Please output, word for word, the stretch of the data below from the line containing "#### FFI Improvement" through the line containing "declaration, etc...", with both of those lines included.

Start of INPUT DATA

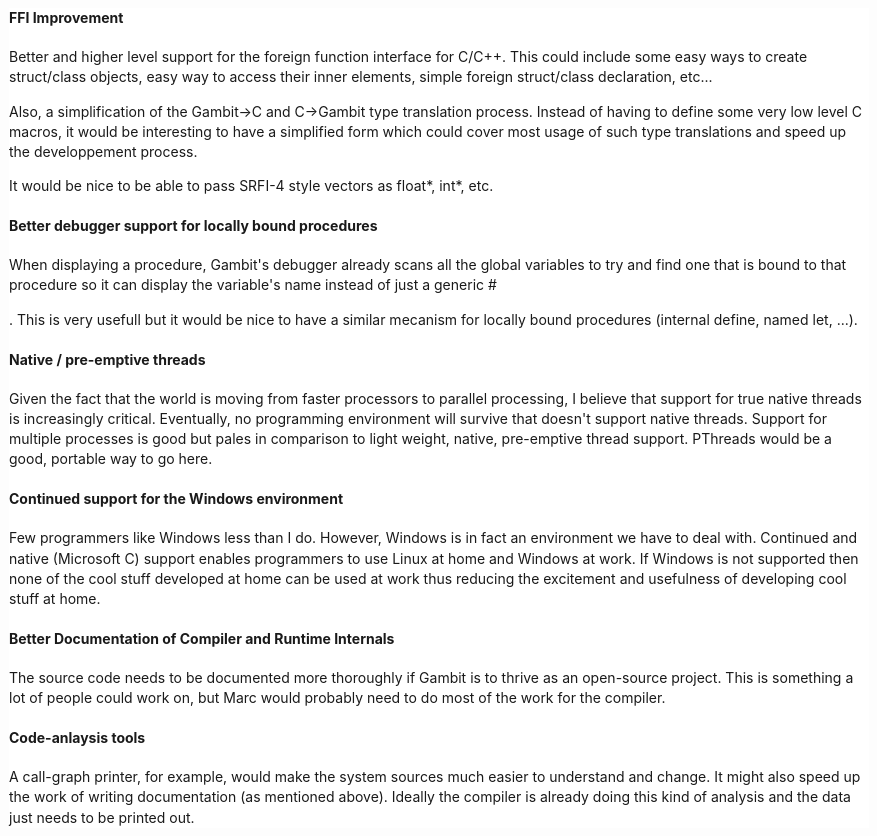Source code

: #### FFI Improvement

Better and higher level support for the foreign function interface for
C/C++. This could include some easy ways to create struct/class objects,
easy way to access their inner elements, simple foreign struct/class
declaration, etc...

Also, a simplification of the Gambit-\>C and C-\>Gambit type translation
process. Instead of having to define some very low level C macros, it
would be interesting to have a simplified form which could cover most
usage of such type translations and speed up the developpement process.

It would be nice to be able to pass SRFI-4 style vectors as float\*,
int\*, etc.

#### Better debugger support for locally bound procedures

When displaying a procedure, Gambit's debugger already scans all the
global variables to try and find one that is bound to that procedure so
it can display the variable's name instead of just a generic \#

<procedure>

. This is very usefull but it would be nice to have a similar mecanism
for locally bound procedures (internal define, named let, ...).

#### Native / pre-emptive threads

Given the fact that the world is moving from faster processors to
parallel processing, I believe that support for true native threads is
increasingly critical. Eventually, no programming environment will
survive that doesn't support native threads. Support for multiple
processes is good but pales in comparison to light weight, native,
pre-emptive thread support. PThreads would be a good, portable way to go
here.

#### Continued support for the Windows environment

Few programmers like Windows less than I do. However, Windows is in fact
an environment we have to deal with. Continued and native (Microsoft C)
support enables programmers to use Linux at home and Windows at work. If
Windows is not supported then none of the cool stuff developed at home
can be used at work thus reducing the excitement and usefulness of
developing cool stuff at home.

#### Better Documentation of Compiler and Runtime Internals

The source code needs to be documented more thoroughly if Gambit is to
thrive as an open-source project. This is something a lot of people
could work on, but Marc would probably need to do most of the work for
the compiler.

#### Code-anlaysis tools

A call-graph printer, for example, would make the system sources much
easier to understand and change. It might also speed up the work of
writing documentation (as mentioned above). Ideally the compiler is
already doing this kind of analysis and the data just needs to be
printed out.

End of INPUT DATA

## RESULT FOR THIS EXERCISE
: #### FFI Improvement

Better and higher level support for the foreign function interface for
C/C++. This could include some easy ways to create struct/class objects,
easy way to access their inner elements, simple foreign struct/class
declaration, etc...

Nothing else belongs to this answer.